Chicago Bears

Bears Need a Pass Rush

Give the Chicago Bears credit. Nobody in the league creates turnovers like the Monsters of the Midway. Every year this defense ranks at the top of the league in takeaways. In 2013, this trend has continued, but the Bears have become way too reliant on this facet of their defense.

So far, a little more than a quarter through 2013, the Bears are a below average team against the pass. The numbers don’t lie. Chicago ranks 27th in yards per pass attempt at 8.3 and in the bottom 10 in net yards per game through the air. This is simply not the defense we have grown accustomed to seeing.

The main problem has been the lack of a pass rush, which we previously discussed with the Giants earlier in the week, oddly enough Chicago’s opponent on Thursday night. In the style of defense that Chicago wants to play, getting pressure from the front four is an absolute must. The Bears do not have the personnel to play any other way. So far they have just 7 sacks in 5 games, ranking them 30th in the NFL.

As we’ve discussed before, this Tampa-2 system that the Bears played for years under Lovie Smith works in the following way. With four men rushing the quarterback, the other seven players drop into coverage. The corners on the outside are supposed to be physical with the receivers, redirecting and slowing them down so that the QB has to hold onto the ball for just a second or two longer. These defensive backs keep an eye in the backfield and try to read the quarterback and jump routes when possible, leading to turnovers. Two safeties play deep to protect against the long pass. The middle linebacker drops deep into the middle of the field, opening up to the strong side of the formation and taking away the middle seam ball to which normal cover-2 defenses are vulnerable. The other linebackers play zone as well, again trying to read the quarterback and anticipate throws.

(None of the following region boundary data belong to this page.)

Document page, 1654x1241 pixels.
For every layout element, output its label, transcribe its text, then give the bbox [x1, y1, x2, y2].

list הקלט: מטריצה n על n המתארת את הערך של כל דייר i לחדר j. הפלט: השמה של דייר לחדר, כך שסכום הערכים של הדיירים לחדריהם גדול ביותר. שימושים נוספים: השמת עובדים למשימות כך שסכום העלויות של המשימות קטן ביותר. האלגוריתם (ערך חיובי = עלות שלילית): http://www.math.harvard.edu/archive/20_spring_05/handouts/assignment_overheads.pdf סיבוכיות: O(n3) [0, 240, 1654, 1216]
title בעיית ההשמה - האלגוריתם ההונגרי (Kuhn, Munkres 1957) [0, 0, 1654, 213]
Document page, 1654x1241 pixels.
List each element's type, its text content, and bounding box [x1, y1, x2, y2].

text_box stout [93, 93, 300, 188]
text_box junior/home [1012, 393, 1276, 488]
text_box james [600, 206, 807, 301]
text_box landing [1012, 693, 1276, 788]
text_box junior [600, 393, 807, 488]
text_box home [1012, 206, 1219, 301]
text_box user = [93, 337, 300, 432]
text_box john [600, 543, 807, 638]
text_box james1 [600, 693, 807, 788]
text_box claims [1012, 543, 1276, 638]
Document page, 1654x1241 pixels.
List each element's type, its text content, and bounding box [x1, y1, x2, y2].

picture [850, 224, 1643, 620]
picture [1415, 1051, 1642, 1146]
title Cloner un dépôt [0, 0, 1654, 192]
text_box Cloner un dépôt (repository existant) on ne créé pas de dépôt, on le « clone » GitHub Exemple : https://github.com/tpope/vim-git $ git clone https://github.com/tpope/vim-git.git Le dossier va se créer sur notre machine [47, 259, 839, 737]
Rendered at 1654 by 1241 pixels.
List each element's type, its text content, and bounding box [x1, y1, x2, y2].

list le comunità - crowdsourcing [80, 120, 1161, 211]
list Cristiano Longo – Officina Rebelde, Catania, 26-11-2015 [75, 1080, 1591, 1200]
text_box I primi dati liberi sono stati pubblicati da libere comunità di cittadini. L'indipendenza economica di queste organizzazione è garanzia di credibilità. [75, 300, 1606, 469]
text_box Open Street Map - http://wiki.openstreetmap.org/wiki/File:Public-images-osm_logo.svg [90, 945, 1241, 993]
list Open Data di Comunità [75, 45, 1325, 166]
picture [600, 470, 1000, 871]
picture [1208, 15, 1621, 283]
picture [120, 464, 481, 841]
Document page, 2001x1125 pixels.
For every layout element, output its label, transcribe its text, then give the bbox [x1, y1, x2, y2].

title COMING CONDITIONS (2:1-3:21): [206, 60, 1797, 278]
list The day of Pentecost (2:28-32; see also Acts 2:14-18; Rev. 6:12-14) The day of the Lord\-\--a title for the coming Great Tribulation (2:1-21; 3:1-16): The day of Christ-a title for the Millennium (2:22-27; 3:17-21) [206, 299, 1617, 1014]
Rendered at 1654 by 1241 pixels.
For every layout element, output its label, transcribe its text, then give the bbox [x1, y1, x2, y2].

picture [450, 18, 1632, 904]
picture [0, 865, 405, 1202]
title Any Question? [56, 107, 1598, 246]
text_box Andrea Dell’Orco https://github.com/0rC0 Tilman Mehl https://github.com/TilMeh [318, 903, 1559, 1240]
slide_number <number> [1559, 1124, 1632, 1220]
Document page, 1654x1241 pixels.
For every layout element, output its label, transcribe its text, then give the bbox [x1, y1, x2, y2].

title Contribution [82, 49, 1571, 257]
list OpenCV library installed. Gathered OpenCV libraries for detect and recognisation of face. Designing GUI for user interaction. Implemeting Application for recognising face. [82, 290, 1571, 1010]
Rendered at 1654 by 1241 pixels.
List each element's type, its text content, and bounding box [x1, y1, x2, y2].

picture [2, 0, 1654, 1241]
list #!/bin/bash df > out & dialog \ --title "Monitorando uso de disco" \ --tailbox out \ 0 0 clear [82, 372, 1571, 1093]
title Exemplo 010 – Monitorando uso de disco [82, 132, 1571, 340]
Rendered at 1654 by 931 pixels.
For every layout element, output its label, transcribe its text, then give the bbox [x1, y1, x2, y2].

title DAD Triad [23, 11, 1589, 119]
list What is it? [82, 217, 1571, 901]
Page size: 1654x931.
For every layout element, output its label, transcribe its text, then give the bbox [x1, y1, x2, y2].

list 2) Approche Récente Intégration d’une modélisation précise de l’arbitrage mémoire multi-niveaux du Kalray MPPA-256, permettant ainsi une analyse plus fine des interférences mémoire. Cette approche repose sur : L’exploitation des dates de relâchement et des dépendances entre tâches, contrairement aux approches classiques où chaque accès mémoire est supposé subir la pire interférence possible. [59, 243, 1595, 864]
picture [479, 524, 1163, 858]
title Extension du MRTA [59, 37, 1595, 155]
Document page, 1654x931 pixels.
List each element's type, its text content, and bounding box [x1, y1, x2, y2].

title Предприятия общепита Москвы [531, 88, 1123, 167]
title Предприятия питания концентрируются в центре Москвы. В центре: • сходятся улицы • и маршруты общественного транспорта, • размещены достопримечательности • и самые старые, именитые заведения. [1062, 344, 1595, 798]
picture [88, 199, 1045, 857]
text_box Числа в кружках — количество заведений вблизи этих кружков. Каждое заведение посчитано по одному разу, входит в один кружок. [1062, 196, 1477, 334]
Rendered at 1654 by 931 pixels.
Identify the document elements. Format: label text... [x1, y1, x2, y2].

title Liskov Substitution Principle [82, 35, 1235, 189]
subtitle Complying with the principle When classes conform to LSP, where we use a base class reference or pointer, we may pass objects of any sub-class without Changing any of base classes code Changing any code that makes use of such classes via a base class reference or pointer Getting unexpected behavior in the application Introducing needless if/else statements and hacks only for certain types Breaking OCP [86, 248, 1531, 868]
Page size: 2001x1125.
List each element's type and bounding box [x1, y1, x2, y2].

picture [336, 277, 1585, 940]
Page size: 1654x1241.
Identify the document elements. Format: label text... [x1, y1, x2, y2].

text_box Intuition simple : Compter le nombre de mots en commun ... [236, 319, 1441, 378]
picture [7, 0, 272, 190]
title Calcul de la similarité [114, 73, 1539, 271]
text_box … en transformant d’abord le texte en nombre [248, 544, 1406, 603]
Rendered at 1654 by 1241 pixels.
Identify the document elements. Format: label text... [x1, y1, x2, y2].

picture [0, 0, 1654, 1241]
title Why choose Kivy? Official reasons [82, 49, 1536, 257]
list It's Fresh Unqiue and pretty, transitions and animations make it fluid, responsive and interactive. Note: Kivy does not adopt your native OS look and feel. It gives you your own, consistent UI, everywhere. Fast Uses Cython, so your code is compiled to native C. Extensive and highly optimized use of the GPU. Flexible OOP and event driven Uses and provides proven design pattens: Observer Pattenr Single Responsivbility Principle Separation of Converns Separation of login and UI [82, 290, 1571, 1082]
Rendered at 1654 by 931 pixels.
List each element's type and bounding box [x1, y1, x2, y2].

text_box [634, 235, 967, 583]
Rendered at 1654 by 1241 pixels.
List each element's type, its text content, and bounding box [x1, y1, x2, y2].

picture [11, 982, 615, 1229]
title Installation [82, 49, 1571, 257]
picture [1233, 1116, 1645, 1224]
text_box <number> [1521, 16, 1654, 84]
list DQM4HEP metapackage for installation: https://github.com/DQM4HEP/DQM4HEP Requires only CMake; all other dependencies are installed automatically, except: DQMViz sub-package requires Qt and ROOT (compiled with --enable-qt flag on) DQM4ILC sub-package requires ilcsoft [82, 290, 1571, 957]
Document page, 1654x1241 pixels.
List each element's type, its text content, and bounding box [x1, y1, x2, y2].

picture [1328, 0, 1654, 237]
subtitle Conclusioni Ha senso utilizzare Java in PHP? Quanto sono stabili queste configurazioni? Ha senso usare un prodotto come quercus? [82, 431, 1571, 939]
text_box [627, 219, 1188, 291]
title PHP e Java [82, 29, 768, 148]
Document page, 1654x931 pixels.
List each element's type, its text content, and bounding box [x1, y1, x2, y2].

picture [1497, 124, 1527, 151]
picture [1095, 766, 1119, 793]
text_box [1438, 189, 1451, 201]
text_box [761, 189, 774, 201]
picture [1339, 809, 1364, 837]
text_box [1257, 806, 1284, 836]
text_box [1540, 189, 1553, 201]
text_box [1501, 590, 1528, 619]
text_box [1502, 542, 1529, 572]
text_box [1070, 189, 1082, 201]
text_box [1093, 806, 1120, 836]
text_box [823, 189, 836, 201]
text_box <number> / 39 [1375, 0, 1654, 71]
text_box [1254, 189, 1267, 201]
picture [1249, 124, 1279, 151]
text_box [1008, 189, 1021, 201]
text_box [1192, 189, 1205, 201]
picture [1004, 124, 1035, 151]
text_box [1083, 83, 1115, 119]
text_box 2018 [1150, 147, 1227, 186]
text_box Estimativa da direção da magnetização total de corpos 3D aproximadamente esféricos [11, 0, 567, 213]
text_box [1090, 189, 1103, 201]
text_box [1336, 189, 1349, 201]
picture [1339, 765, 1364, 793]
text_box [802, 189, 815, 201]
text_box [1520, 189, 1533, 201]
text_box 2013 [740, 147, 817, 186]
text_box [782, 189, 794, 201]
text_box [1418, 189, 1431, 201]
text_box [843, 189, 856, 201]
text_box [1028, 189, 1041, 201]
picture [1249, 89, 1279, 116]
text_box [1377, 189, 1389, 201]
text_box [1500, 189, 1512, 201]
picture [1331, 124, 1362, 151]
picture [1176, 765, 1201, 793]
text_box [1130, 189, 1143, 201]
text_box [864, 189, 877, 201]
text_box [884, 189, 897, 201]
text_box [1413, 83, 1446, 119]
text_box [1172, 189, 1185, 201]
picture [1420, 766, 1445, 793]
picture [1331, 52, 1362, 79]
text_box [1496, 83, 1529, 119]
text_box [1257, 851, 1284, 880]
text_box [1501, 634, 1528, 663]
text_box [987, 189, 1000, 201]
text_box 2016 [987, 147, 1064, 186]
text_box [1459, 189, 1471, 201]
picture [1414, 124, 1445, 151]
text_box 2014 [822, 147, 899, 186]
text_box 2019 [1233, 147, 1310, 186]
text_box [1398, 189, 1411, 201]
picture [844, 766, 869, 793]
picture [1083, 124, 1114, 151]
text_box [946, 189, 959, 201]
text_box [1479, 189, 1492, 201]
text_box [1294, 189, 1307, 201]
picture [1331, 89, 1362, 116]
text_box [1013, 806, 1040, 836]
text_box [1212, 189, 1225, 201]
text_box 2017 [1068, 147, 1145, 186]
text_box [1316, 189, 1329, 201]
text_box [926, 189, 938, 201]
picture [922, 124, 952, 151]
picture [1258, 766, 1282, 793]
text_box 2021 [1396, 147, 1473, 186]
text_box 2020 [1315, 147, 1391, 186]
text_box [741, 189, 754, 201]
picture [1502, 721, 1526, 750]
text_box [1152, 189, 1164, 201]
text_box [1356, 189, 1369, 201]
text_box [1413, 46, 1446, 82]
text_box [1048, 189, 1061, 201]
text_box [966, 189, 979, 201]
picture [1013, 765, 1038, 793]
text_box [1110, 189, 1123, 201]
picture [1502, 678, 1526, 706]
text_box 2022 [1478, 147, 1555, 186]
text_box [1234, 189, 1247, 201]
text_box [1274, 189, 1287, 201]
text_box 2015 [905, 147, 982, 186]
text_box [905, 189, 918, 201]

The front four absolutely has to wreak havoc up front and collapse the pocket on the quarterback. The hope is that the QB will rush a throw, or make a predictable play, which the 7 defenders in coverage can then recognize and anticipate. However, if the front four does not get pressure, the receivers have more time to find the openings and holes in the coverage (every zone defense has areas that are open).

So far this season, the Bears have been torched deep down the field too often. Even in games they won against the Bengals, Vikings and Steelers, opposing receivers made plays all game long. The Bears relied on 11 takeaways in those 3 games to steal victories in each matchup. In both losses, the elite passing games of Detroit and New Orleans had their way as well. The difference was the Bears inability to create quite as many turnovers – only 3 in 2 games.

I’m not sure what the Bears can do to fix this problem. At different times, they’ve played straight up man defense and blitzed in order to create pressure. This has worked sporadically, but their personnel is not cut out to play this type of defense consistently. Tim Jennings and Charles Tillman are ball hawks and good physical corners, but they are not the type of players who can chase speedy receivers around all game. They rely more on instincts and smarts, things that serve them well in zone coverage where they can read and jump routes. It doesn’t help that both have been banged up with injuries at times this season.

At linebacker, the Bears are also solid with Lance Briggs, James Anderson and D.J. Williams, but again, with the talent level at wide receiver and tight end in this league, they can only cover so well. This leaves the Bears dependent on the combination of Shea McClellin, Stephen Paea, Corey Wootton, and especially Julius Peppers to get to the quarterback. So far in 2013, they have failed. Losing Henry Melton and Nate Collins hurt, but there is no reason this collection of talent can’t get the job done.

On Thursday night, the Bears will have a chance to re-establish the pass rush against a Giants offensive line that has been one of the worst in football. Now would be as good a time as ever for their defense to improve and get on track. If not, this is just one of a handful of decent teams around the league and not the contender many think they are.